Why don't you send Mark Sanchez to college women's locker [room].
They would scream, whistle and remark what they would love to do to him but yet he would brush it of with the smile just like any other handsome guy. Women have to understand that equality means equality in every aspect of life. No double standard. Also men's locker [rooms] means men's, not coed.
Check this reporter "page" she is all about her getting more exposure and benefiting from this situation. Sad
"Google her name and check out the number of photos available. Any woman that would subject herself to that many lurid photo opportunities knows exactly what she's doing!!"
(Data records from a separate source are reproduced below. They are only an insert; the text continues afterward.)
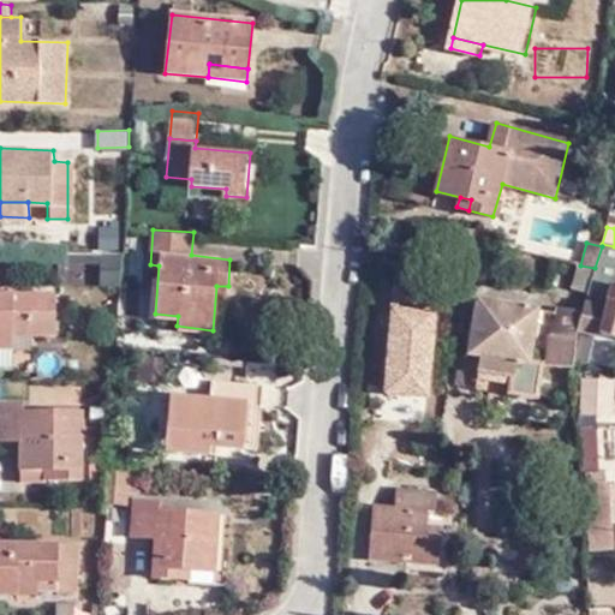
[(614,246),(602,244),(602,246),(595,268),(587,293),(583,311),(579,328),(614,339),(614,246)]
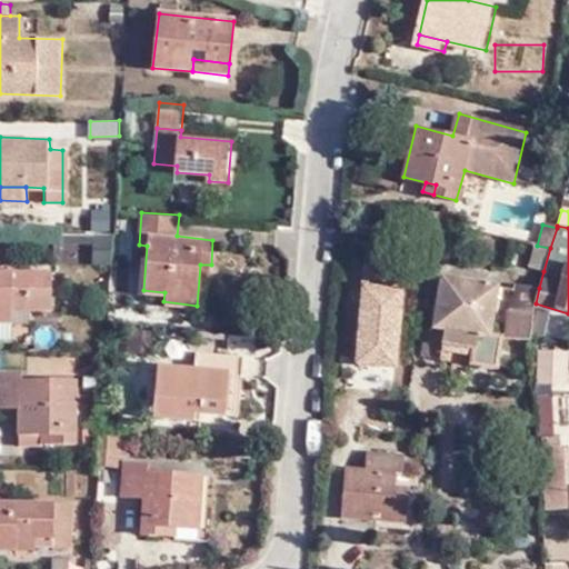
[(113,235),(97,235),(93,265),(112,266),(113,235)]
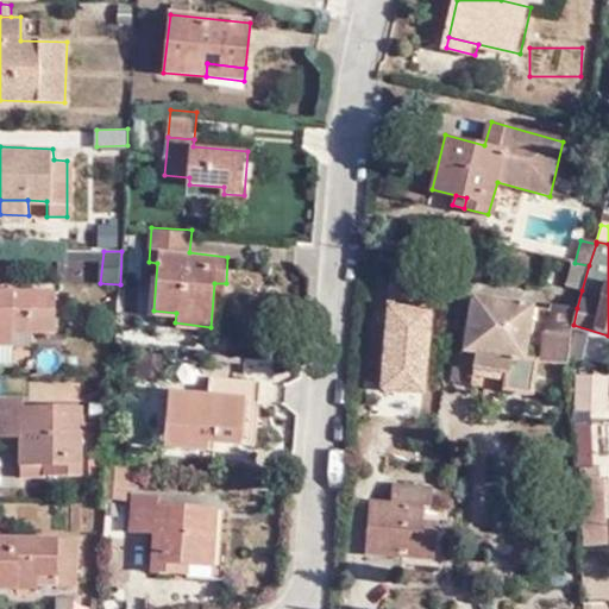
[(575,263),(573,262),(566,287),(582,290),(589,265),(575,263)]
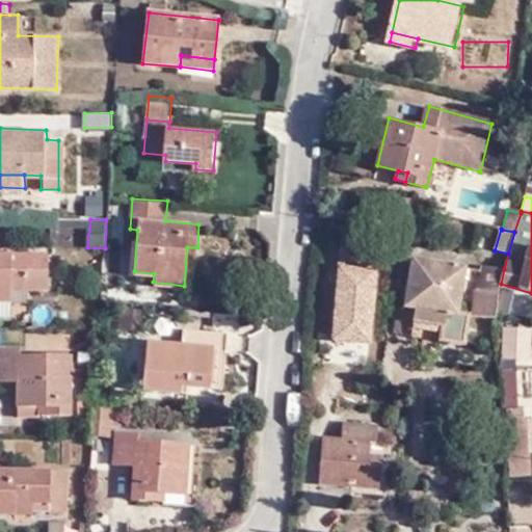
[(50,291),(50,254),(0,253),(0,318),(11,319),(12,302),(12,290),(50,291)]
"One thing that I think many of you critics are forgetting is that it is most likely a man that hired her for her position. It is also not unlikely that her wardrobe is not comprised of the stuff hanging in her own closet. The men hire the beautiful women to attract men during slow game times on TV. The women are attractive, so it is more likely that they will be flirted with. What is wrong with millionaires that are being paid to practice showing some professionalism? And hooting when you walk into a room to do your job is unnerving and offensive. I listened on the radio to some guy waxing nostalgic about being a teen reporter for an old newspaper. It was so homey and dreamy, until he talked about the teenage copy girls getting hooted at the entire time they were trying to do their job in the copy room. Thank you Adults."